Le processus avancé, également appelé processus de diffusion, perturbe un exemple d'apprentissage  $x_0$ à mesure que le pas de temps $t$ augmente, comme illustré dans la Figure 2. Une transition avancée $p(x_t | x_{t-1})$ décrit une telle perturbation où une petite quantité de bruit  $\epsilon_t$ est ajoutée entre deux pas de temps. En d'autres termes, à mesure que le processus avancé progresse dans la chaîne, de plus en plus de bruit est ajouté par $p(x_t | x_{t-1})$ et l'échantillon perturbé $x_t$ devient de plus en plus bruyant. Après plusieurs pas de temps, la distribution originale $p(x_0)$ est finalement perturbée en une distribution terminale traitable $p(x_T)$ qui est généralement définie comme une distribution isotrope gaussienne, c'est-à-dire $x_T \sim \mathcal{N}(0,I)$ , où $I$ est la matrice d'identité. 



**Translated output:**

What happens in the advanced process of the diffusion model?

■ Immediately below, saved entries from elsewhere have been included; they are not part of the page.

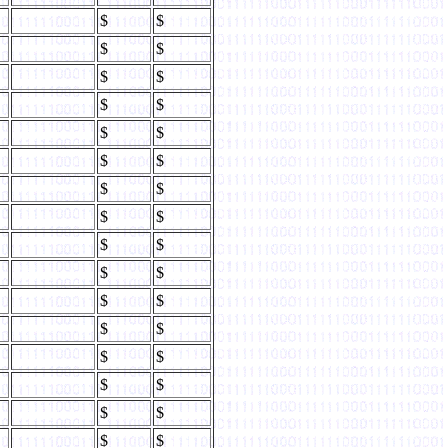
$
$
$
$
$
$
$
$
$
$
$
$
$
$
$
$
$
$
$
$
$
$
$
$
$
$
$
$
$
$
$
$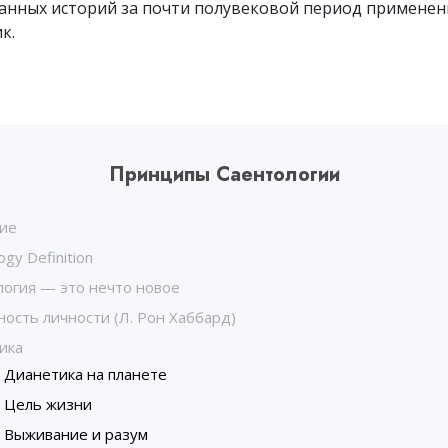
анных историй за почти полувековой период применен
Что такое величие?
к.
Принципы Саентологии
ие
ogy Definition
логия — это нечто новое
ость личности (Л. Рон Хаббард)
ика
Дианетика на планете
Цель жизни
Выживание и разум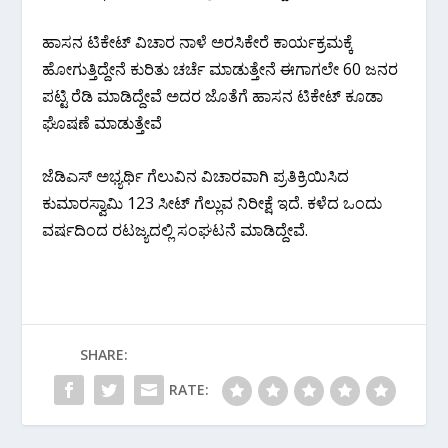
ಹಾಸನ ಟಿಕೇಟ್ ವಿಚಾರ ನಾಳೆ ಅರಸಿಕೇರೆ ಕಾರ್ಯಕ್ರಮಕ್ಕೆ
ಹೋಗುತ್ತಿದ್ದೇನೆ ಕುರಿತು ಚರ್ಚೆ ಮಾಡುತ್ತೇನೆ ಈಗಾಗಲೇ 60 ಜನರ
ಪಟ್ಟಿ ರೆಡಿ ಮಾಡಿದ್ದೇವೆ ಅದರ ಜೊತೆಗೆ ಹಾಸನ ಟಿಕೇಟ್ ಕೂಡಾ
ಘೊಷಣೆ ಮಾಡುತ್ತೇವೆ
ಜೆಡಿಎಸ್ ಅಭ್ಯರ್ಥಿ ಗೆಲುವಿನ ವಿಚಾರವಾಗಿ ಪ್ರತಿಕ್ರಿಯಿಸಿದ
ಕುಮಾರಸ್ವಾಮಿ 123 ಸೀಟ್ ಗೆಲ್ಲುವ ನಿರೀಕ್ಷೆ ಇದೆ. ಕಳೆದ ಒಂದು
ವರ್ಷದಿಂದ ರಟಜ್ಯದಲ್ಲಿ ಸಂಘಟನೆ ಮಾಡಿದ್ದೇವೆ.
SHARE:
RATE: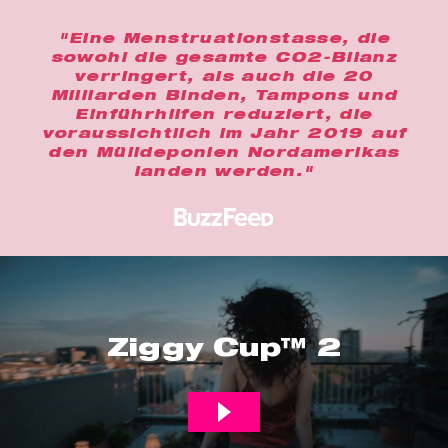
"Eine Menstruationstasse, die
sowohl die gesamte CO2-Bilanz
verringert, als auch die 20
Milliarden Binden, Tampons und
Einführhilfen reduziert, die
voraussichtlich im Jahr 2019 auf
den Mülldeponien Nordamerikas
landen werden."
Ziggy Cup™ 2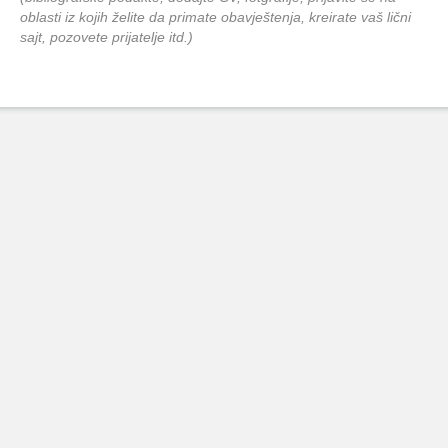
oblasti iz kojih želite da primate obavještenja, kreirate vaš lični
sajt, pozovete prijatelje itd.)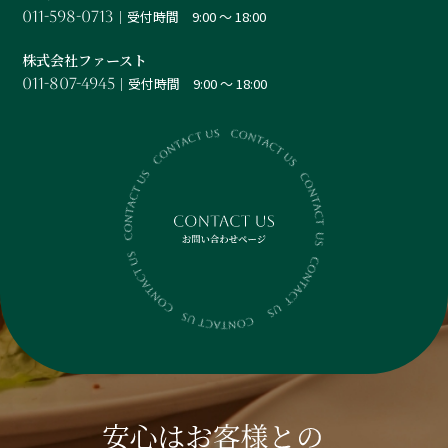
│受付時間 9:00 ～ 18:00
011-598-0713
株式会社ファースト
│受付時間 9:00 ～ 18:00
011-807-4945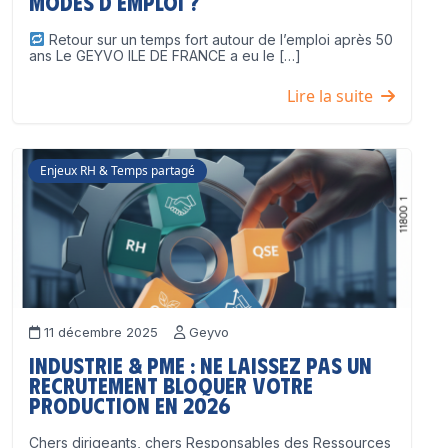
modes d’emploi ?
Retour sur un temps fort autour de l’emploi après 50
ans Le GEYVO ILE DE FRANCE a eu le […]
Lire la suite
Enjeux RH & Temps partagé
11 décembre 2025
Geyvo
Industrie & PME : ne laissez pas un
recrutement bloquer votre
production en 2026
Chers dirigeants, chers Responsables des Ressources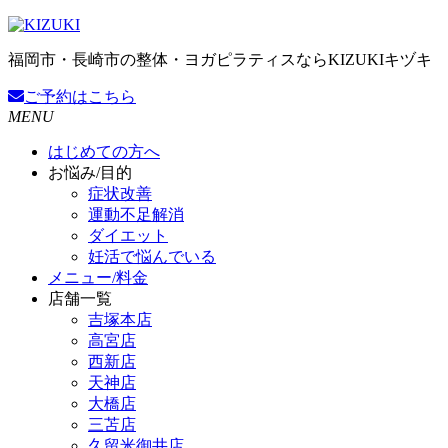
福岡市・長崎市の整体・ヨガピラティスならKIZUKIキヅキ
ご予約
はこちら
MENU
はじめての方へ
お悩み/目的
症状改善
運動不足解消
ダイエット
妊活で悩んでいる
メニュー/料金
店舗一覧
吉塚本店
高宮店
西新店
天神店
大橋店
三苫店
久留米御井店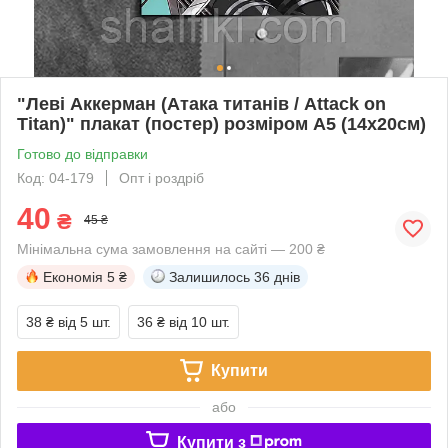
"Леві Аккерман (Атака титанів / Attack on
Titan)" плакат (постер) розміром А5 (14х20см)
Готово до відправки
Код: 04-179
Опт і роздріб
40
₴
45 ₴
Мінімальна сума замовлення на сайті — 200 ₴
Економія
5 ₴
Залишилось
36 днів
38 ₴
від 5 шт.
36 ₴
від 10 шт.
Купити
або
Купити з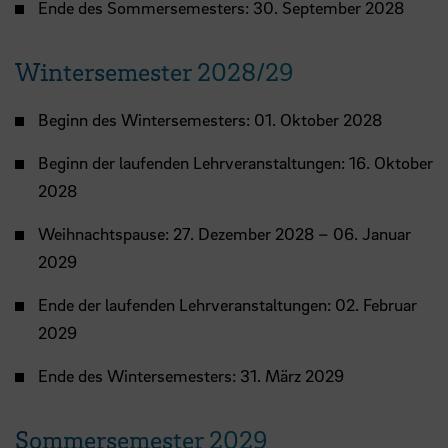
Ende des Sommersemesters: 30. September 2028
Wintersemester 2028/29
Beginn des Wintersemesters: 01. Oktober 2028
Beginn der laufenden Lehrveranstaltungen: 16. Oktober
2028
Weihnachtspause: 27. Dezember 2028 – 06. Januar
2029
Ende der laufenden Lehrveranstaltungen: 02. Februar
2029
Ende des Wintersemesters: 31. März 2029
Sommersemester 2029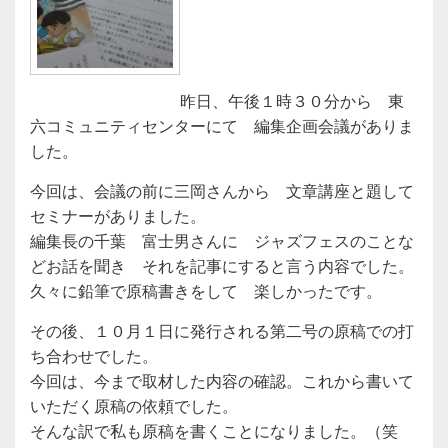
昨日、午後１時３０分から 東
六コミュニティセンターにて 編集企画会議がありま
した。
今回は、会議の前に三岡さんから 文章講座と題して
セミナーがありました。
編集長の千葉 富士男さんに ジャズフェスのことな
どお話を聞き それを記事にすると言う内容でした。
久々に鉛筆で原稿書きをして 楽しかったです。
その後、１０月１日に発行される第二号の原稿での打
ち合わせでした。
今回は、今まで取材した内容の確認。これから書いて
いただく原稿の依頼でした。
そんな訳で私も原稿を書くことになりました。（笑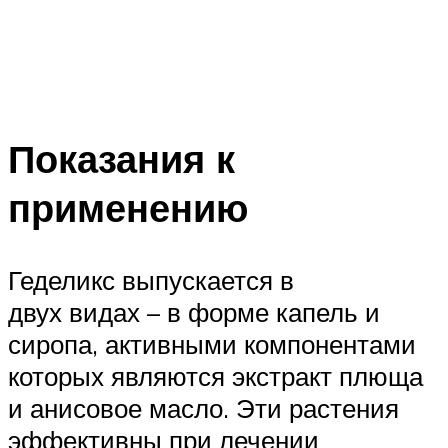
Показания к
применению
Геделикс выпускается в
двух видах – в форме капель и
сиропа, активными компонентами
которых являются экстракт плюща
и анисовое масло. Эти растения
эффективны при лечении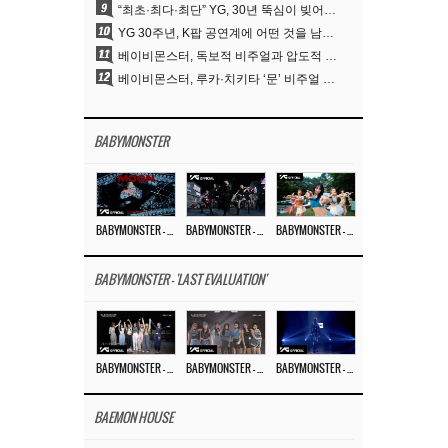
9
“최초·최다·최단” YG, 30년 뚝심이 빚어낸 K팝 투어의 새 지평
10
YG 30주년, K팝 공연계에 어떤 것을 남겼나
11
베이비몬스터, 독보적 비주얼과 압도적 소화력..’MOON’
12
베이비몬스터, 루카·치키타 ‘문’ 비주얼 공개…절제된 카리스마·유니크 비주얼
BABYMONSTER
BABYMONSTER – ‘MOON’ M/V
BABYMONSTER – ‘MOON’ PERFORMANCE VIDEO
BABYMONSTER – ‘I LIKE IT’ M/V
BABYMONSTER - 'LAST EVALUATION'
BABYMONSTER – ‘Last Evaluation’ EP.8
BABYMONSTER – ‘Last Evaluation’ EP.7
BABYMONSTER – ‘Last Evaluation’ EP.6
BAEMON HOUSE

The forward process, also called the diffusion process, perturbs a training example $x_0$ as the time step $t$ increases, as shown in Figure 2. An advanced transition $p(x_t | x_{t- 1})$ describes such a disturbance where a small amount of noise $\epsilon_t$ is added between two time steps. In other words, as the forward process progresses through the chain, more and more noise is added by $p(x_t | x_{t-1})$ and the perturbed sample $x_t$ becomes more and noisier. After several time steps, the original distribution $p(x_0)$ is finally perturbed into a tractable terminal distribution $p(x_T)$ which is usually defined as a Gaussian isotropic distribution, i.e. $x_T \sim \mathcal{N}(0,I)$ , where $I$ is the identity matrix.